EXERCISE OBJECTIVE
In the text on semantic segmentation networks, what names are given to the four HRNet output representations, ordered from low to high resolution?

SOURCE DOCUMENT
^^^^

As a typical enhancement of feature-based methods, state-of-the-art HRNet maintains stronger high-resolution representations through high-to-low resolution parallel convolutions [62]. According to the semantic segmentation results on PASCAL-context [89] and LIP [90], HRNet outperforms DeepLabv3+ and U-Net++ with lighter computation cost and fewer parameters [62].

There are four stages in HRNet to connect the high-to-low resolution convolutions in parallel, whose final Stage 4 is mainly illustrated in Figure 5. It comprises a horizontal multi-resolution parallel convolution and a crossing multi-resolution fusion. The multi-resolution parallel convolution is adapted from the group convolution that conducts a regular convolution over a subset clipped from input channels in various spatial resolutions separately. The multi-resolution fusion resembles the fully connected multi-branch convolutions. The input and output channels are both divided into several subsets along with the stages deepening. The four output representations are mixed from four resolutions using a 1 × 1 convolution followed by a classifier with softmax loss to obtain the segmentation maps. Furthermore, these maps are upsampled into the size same as the original input image using bilinear interpolation. Four outputs representations from low to high resolutions are named bilinear_interp_33, bilinear_interp_32, bilinear_interp_31, and relu_152, respectively.

4.3.3. Fast-SCNN

In addition, one of the feature encoder-based methods is Fast-SCNN [60], a real-time semantic segmentation model, which extracts multiple low-level resolution features simultaneously, making it suitable on embedded devices offline. As Figure 6 demonstrated, Fast-SCNN has four parts (details can be found in [60]):

(1): A learning to downsample module with a standard convolutional layer (Conv2D) and two depthwise separable convolutional layers (DSConv). The output of feature maps is named relu_4 in A.
(2): A coarse global feature extractor to capture the contextual information for segmentation using a bottleneck block that employs the depthwise separable convolution. It can reduce the number of parameters to train floating-point operations. The end of the extractor is a pyramid pooling module that aims to aggregate the different-region-based context. The context information from the extractor part is given in relu_6 before the fusion operation.
(3): A feature fusion module with simple addition of the features with high-level and low-level representations (relu_7 in C).
(4): A standard classifier consists of two DSConv (relu_11 in D), one Conv2D to boost the accuracy, and a softmax layer to get the segmentation results.

4.3.4. DeepLabv3+

The last one is the DeepLabv3+ model, an increased resolution feature-based method [61]. A fully connected Conditional Random Field on the final layer of DeepLabv3+ improved localization performance both quantitatively and qualitatively. We mainly introduce the DeepLabv3+ framework in Figure 7 (more details can be referred to in [61]). Multi-scale contextual information is extracted by atrous convolution at an arbitrary resolution in the encoder module. In the decoder module, first, the features from the encoder atrous convolution (relu_8 in A) are bilinearly upsampled by 4 and then concatenated with low-level features (relu_9 in B) from the backbone with the same resolution after the 1 × 1 convolution to obtain the multi-level feature fusion (relu_10 in C). Further, a few 3 × 3 convolutions are applied to refine the features (relu_12 in D). They are upsampled by a factor of 4 in a simple bilinear way.

^^^^

DATA SECTION
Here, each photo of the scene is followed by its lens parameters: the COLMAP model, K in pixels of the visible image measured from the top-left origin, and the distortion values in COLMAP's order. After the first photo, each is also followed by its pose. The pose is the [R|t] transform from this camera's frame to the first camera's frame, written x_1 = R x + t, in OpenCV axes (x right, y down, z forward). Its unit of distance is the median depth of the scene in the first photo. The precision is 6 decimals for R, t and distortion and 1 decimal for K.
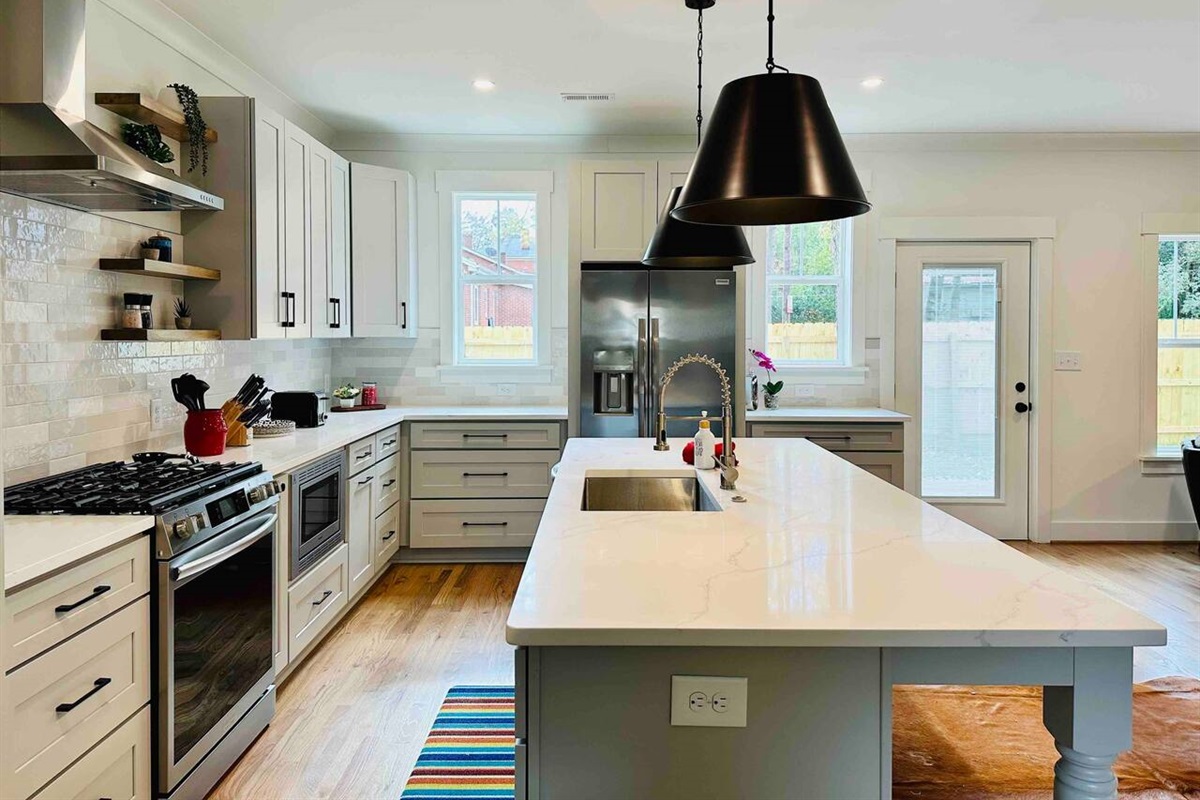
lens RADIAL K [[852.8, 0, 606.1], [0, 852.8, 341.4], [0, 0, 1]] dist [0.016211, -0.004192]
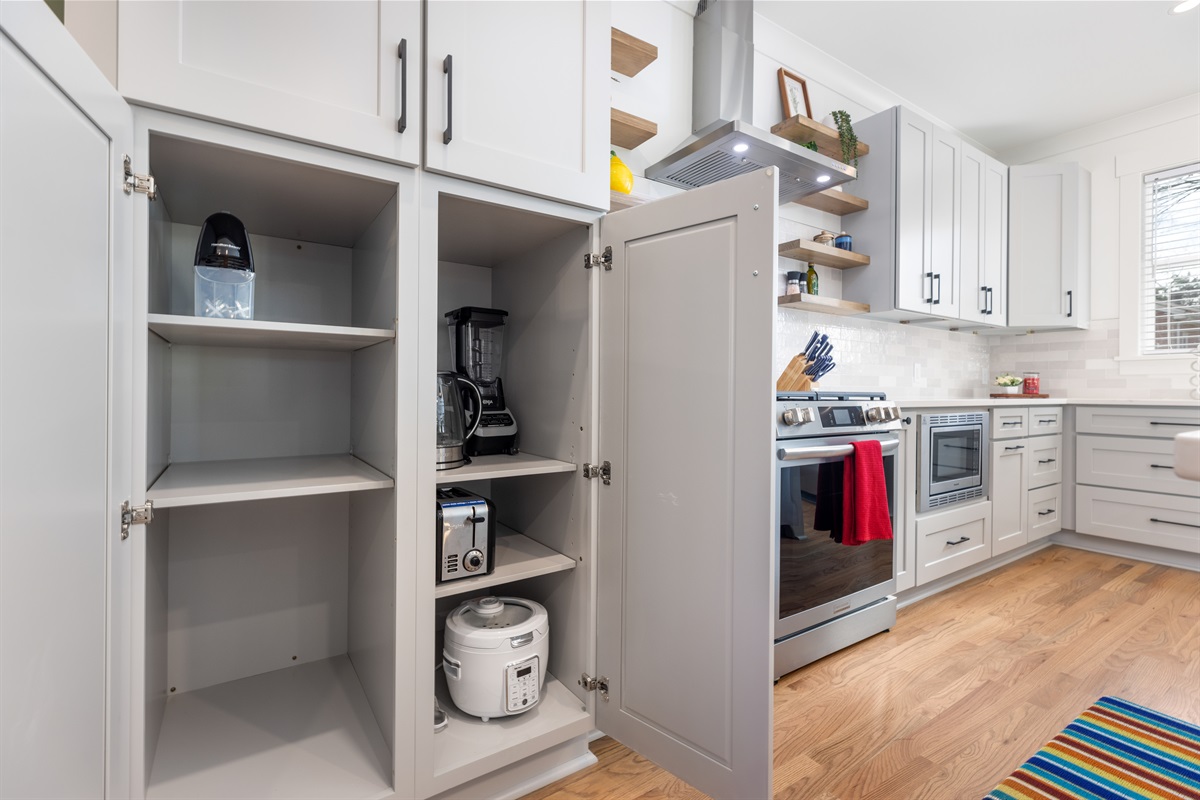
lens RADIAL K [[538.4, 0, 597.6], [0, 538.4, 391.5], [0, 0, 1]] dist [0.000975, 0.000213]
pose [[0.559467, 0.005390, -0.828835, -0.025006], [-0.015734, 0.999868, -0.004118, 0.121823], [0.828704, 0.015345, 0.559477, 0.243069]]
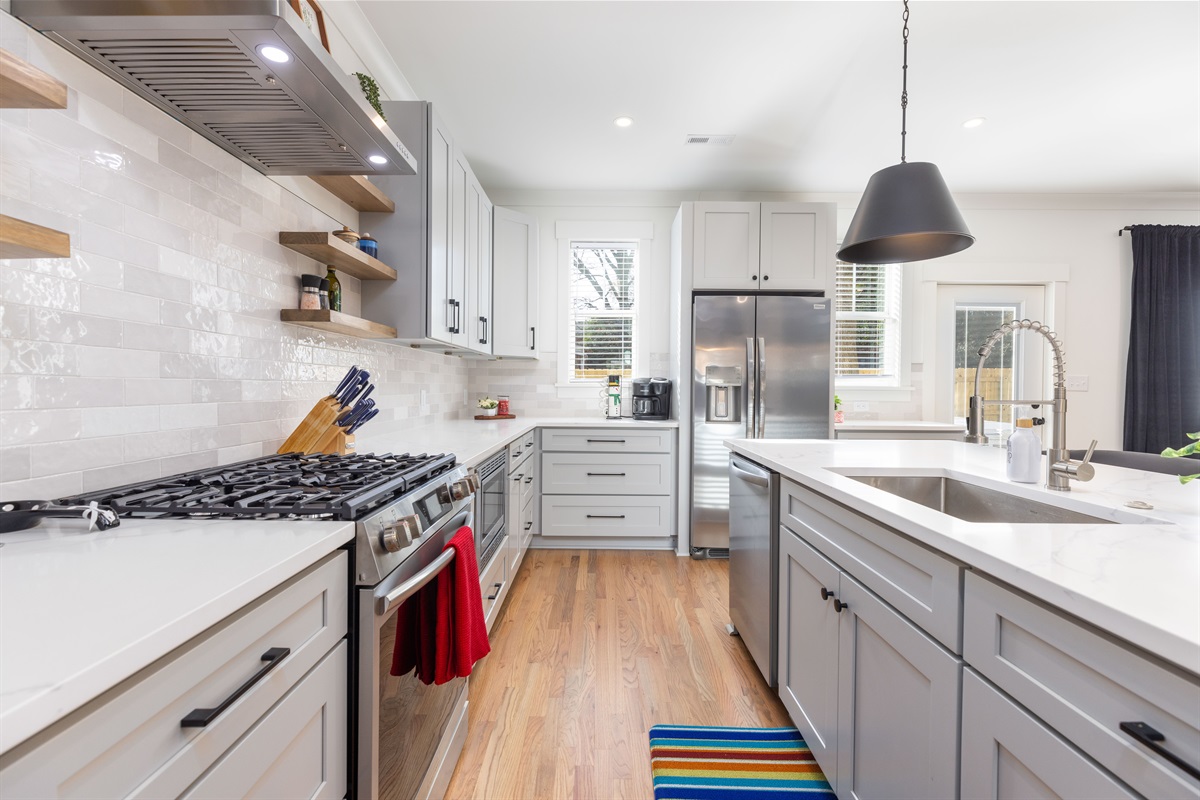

^^^^

RESULT OF THE TASK
bilinear_interp_33, bilinear_interp_32, bilinear_interp_31, and relu_152